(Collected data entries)
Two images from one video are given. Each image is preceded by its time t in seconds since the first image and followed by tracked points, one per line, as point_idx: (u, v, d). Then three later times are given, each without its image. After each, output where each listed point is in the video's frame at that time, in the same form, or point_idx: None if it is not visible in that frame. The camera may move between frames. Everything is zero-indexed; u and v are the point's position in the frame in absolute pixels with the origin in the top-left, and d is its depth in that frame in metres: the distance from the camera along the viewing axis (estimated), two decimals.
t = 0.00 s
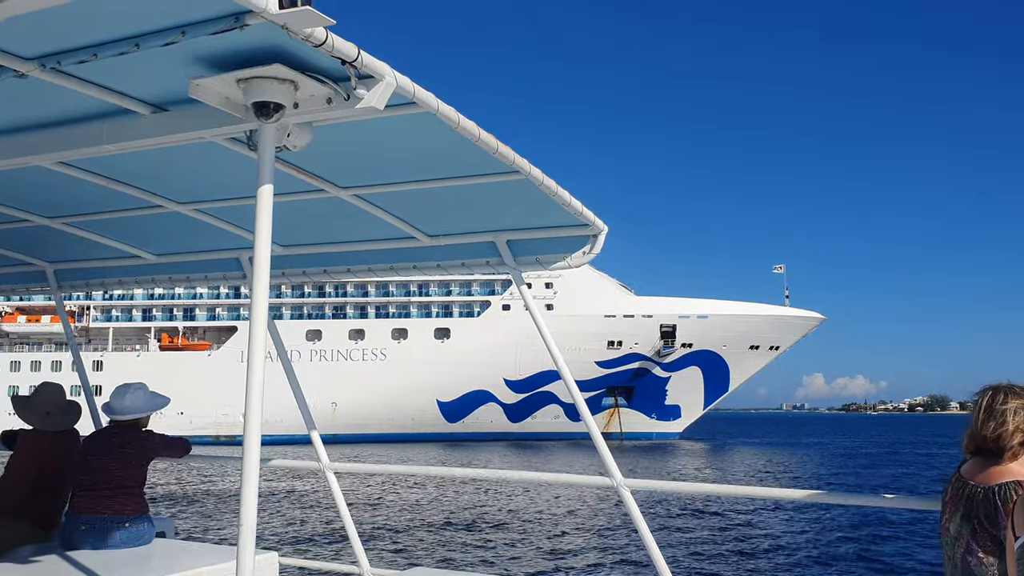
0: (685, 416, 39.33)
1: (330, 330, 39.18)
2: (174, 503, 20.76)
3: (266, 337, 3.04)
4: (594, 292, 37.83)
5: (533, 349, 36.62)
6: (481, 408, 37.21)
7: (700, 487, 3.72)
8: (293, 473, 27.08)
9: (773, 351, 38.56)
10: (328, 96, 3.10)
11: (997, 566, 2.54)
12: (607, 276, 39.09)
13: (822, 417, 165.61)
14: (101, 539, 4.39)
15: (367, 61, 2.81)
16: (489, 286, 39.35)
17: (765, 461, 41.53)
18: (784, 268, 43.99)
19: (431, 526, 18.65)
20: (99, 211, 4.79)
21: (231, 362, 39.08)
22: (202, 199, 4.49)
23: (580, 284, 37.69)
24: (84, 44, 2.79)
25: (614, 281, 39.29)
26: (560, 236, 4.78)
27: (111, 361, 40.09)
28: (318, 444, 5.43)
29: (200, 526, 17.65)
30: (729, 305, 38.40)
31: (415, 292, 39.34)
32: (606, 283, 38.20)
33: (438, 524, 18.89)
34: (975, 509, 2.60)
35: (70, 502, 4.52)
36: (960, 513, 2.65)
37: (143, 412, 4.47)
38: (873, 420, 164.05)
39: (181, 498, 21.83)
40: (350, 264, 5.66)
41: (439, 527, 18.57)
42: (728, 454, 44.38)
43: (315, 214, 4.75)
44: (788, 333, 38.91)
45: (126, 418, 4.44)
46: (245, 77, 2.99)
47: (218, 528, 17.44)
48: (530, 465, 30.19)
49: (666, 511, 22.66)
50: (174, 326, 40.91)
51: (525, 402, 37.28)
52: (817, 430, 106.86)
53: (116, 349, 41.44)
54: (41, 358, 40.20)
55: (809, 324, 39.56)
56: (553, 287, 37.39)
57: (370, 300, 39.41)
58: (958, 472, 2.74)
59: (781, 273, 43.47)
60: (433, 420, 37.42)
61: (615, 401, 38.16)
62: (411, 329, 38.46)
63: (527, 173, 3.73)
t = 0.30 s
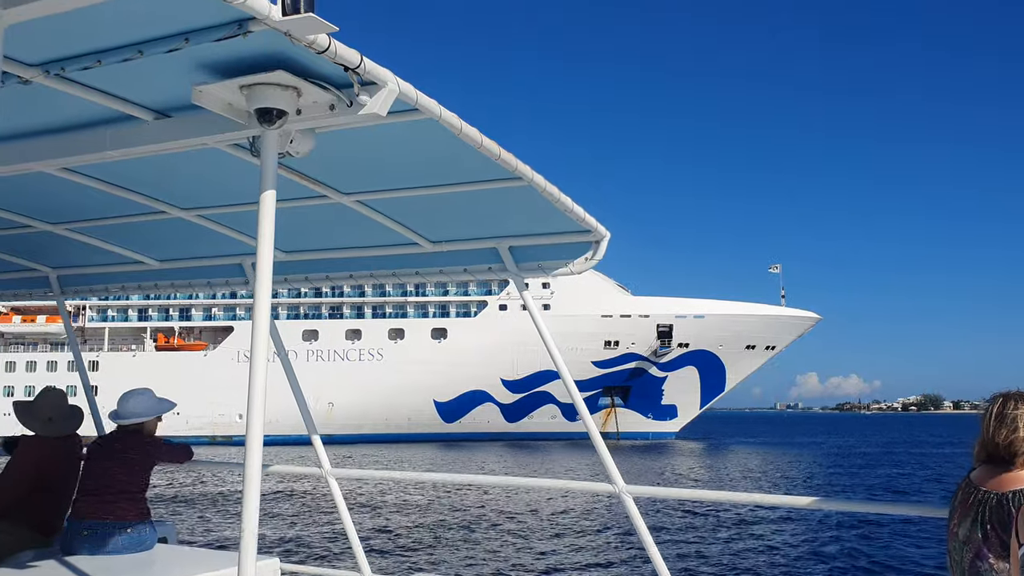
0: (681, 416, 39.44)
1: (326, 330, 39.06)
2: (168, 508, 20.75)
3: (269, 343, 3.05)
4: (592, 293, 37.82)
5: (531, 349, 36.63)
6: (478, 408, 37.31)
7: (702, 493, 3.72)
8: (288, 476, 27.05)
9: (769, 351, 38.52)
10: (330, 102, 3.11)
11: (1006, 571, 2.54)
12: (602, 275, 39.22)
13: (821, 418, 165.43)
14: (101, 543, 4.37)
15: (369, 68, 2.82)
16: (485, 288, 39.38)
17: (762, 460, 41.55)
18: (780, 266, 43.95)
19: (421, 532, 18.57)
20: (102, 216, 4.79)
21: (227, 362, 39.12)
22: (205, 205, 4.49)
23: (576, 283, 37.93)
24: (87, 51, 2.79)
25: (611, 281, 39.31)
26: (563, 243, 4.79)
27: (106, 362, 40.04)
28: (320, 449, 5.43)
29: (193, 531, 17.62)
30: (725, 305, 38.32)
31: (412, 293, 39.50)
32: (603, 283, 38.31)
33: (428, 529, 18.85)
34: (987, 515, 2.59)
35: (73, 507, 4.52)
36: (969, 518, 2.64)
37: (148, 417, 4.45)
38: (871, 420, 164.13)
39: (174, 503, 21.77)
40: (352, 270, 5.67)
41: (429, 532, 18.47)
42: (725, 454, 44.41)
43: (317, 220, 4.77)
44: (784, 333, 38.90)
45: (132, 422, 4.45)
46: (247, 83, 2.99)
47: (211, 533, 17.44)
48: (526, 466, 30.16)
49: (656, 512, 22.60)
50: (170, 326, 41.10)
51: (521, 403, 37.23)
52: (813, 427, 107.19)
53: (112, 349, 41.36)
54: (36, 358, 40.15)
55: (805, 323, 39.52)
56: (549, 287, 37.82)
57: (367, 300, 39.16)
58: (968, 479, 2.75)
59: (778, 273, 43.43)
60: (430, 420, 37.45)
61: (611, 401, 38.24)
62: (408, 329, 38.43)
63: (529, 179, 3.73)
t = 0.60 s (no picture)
0: (677, 416, 39.59)
1: (323, 329, 39.12)
2: (164, 512, 20.76)
3: (271, 349, 3.05)
4: (588, 294, 37.90)
5: (528, 349, 36.60)
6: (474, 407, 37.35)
7: (704, 497, 3.72)
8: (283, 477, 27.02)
9: (766, 351, 38.54)
10: (332, 108, 3.12)
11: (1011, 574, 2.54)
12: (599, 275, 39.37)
13: (819, 417, 165.38)
14: (103, 548, 4.38)
15: (371, 73, 2.82)
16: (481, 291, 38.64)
17: (759, 459, 41.59)
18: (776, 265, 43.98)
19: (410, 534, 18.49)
20: (104, 222, 4.80)
21: (223, 361, 39.15)
22: (207, 211, 4.50)
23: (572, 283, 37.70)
24: (89, 59, 2.80)
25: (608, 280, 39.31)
26: (564, 248, 4.79)
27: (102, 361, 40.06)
28: (321, 452, 5.41)
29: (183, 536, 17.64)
30: (722, 305, 38.35)
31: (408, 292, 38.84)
32: (600, 283, 38.27)
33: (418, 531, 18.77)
34: (993, 519, 2.58)
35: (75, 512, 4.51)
36: (975, 522, 2.64)
37: (156, 421, 4.48)
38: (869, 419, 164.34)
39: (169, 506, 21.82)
40: (354, 275, 5.66)
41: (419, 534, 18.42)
42: (721, 453, 44.48)
43: (318, 226, 4.77)
44: (780, 332, 38.90)
45: (137, 426, 4.45)
46: (250, 89, 3.00)
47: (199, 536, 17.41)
48: (522, 465, 30.18)
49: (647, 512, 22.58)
50: (166, 325, 40.64)
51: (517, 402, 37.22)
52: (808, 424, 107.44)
53: (107, 348, 41.31)
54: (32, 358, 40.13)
55: (801, 323, 39.53)
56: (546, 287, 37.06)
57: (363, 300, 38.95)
58: (973, 482, 2.74)
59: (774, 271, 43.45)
60: (427, 419, 37.51)
61: (609, 400, 37.97)
62: (404, 329, 38.29)
63: (531, 184, 3.73)
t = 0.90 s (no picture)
0: (672, 413, 39.55)
1: (316, 327, 39.02)
2: (160, 517, 20.71)
3: (270, 352, 3.05)
4: (583, 293, 37.80)
5: (522, 348, 36.67)
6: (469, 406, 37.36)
7: (704, 497, 3.72)
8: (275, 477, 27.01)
9: (760, 349, 38.65)
10: (330, 111, 3.11)
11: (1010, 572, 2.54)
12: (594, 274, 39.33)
13: (814, 416, 165.75)
14: (104, 551, 4.36)
15: (368, 76, 2.82)
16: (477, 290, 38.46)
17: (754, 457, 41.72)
18: (770, 263, 44.09)
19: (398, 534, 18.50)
20: (101, 226, 4.79)
21: (217, 360, 39.13)
22: (206, 214, 4.49)
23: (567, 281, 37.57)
24: (87, 63, 2.80)
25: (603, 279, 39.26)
26: (562, 249, 4.79)
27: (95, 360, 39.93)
28: (320, 452, 5.39)
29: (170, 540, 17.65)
30: (716, 303, 38.46)
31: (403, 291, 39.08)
32: (595, 281, 38.19)
33: (405, 531, 18.72)
34: (993, 516, 2.59)
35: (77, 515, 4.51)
36: (975, 520, 2.64)
37: (156, 423, 4.45)
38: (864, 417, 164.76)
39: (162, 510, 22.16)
40: (353, 277, 5.66)
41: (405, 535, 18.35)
42: (716, 450, 44.62)
43: (316, 228, 4.77)
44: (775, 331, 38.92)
45: (137, 429, 4.44)
46: (247, 93, 3.00)
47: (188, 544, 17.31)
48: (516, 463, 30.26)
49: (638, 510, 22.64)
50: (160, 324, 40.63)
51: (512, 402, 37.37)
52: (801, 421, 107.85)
53: (101, 347, 41.25)
54: (25, 356, 40.07)
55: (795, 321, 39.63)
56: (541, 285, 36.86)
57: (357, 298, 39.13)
58: (973, 480, 2.74)
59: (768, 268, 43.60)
60: (422, 418, 37.55)
61: (603, 399, 38.48)
62: (399, 326, 38.27)
63: (530, 186, 3.74)
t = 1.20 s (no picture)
0: (667, 412, 39.68)
1: (313, 326, 38.91)
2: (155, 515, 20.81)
3: (271, 350, 3.04)
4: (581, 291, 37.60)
5: (518, 347, 36.77)
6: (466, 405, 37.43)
7: (705, 493, 3.71)
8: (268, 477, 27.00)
9: (756, 348, 38.70)
10: (330, 108, 3.11)
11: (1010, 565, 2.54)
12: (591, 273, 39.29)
13: (811, 414, 165.98)
14: (105, 550, 4.36)
15: (367, 73, 2.81)
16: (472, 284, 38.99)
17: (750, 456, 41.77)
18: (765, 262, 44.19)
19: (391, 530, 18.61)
20: (100, 226, 4.78)
21: (213, 358, 39.16)
22: (205, 213, 4.48)
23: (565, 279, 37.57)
24: (85, 62, 2.79)
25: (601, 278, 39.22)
26: (562, 246, 4.79)
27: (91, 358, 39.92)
28: (321, 450, 5.39)
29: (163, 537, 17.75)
30: (713, 302, 38.50)
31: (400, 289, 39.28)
32: (593, 280, 38.14)
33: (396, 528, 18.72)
34: (993, 510, 2.59)
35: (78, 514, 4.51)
36: (975, 513, 2.65)
37: (156, 421, 4.45)
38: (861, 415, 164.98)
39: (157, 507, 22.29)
40: (352, 276, 5.65)
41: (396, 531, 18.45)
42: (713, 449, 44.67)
43: (316, 227, 4.77)
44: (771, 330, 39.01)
45: (136, 428, 4.44)
46: (246, 91, 3.00)
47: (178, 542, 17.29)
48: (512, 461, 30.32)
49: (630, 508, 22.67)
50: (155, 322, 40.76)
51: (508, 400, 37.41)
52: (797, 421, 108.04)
53: (96, 344, 41.21)
54: (19, 354, 40.05)
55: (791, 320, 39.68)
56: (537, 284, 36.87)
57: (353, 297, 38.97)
58: (973, 474, 2.74)
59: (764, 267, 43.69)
60: (418, 417, 37.55)
61: (599, 398, 38.52)
62: (395, 325, 38.33)
63: (529, 182, 3.74)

Task details:
In the entries above, the lines between the one holding "29: (193, 531, 17.62)" and the one holding "44: (784, 333, 38.90)", inclusive, are to be printed exactly as written, and those alone.

Answer to this problem:
29: (193, 531, 17.62)
30: (725, 305, 38.32)
31: (412, 293, 39.50)
32: (603, 283, 38.31)
33: (428, 529, 18.85)
34: (987, 515, 2.59)
35: (73, 507, 4.52)
36: (969, 518, 2.64)
37: (148, 417, 4.45)
38: (871, 420, 164.13)
39: (174, 503, 21.77)
40: (352, 270, 5.67)
41: (429, 532, 18.47)
42: (725, 454, 44.41)
43: (317, 220, 4.77)
44: (784, 333, 38.90)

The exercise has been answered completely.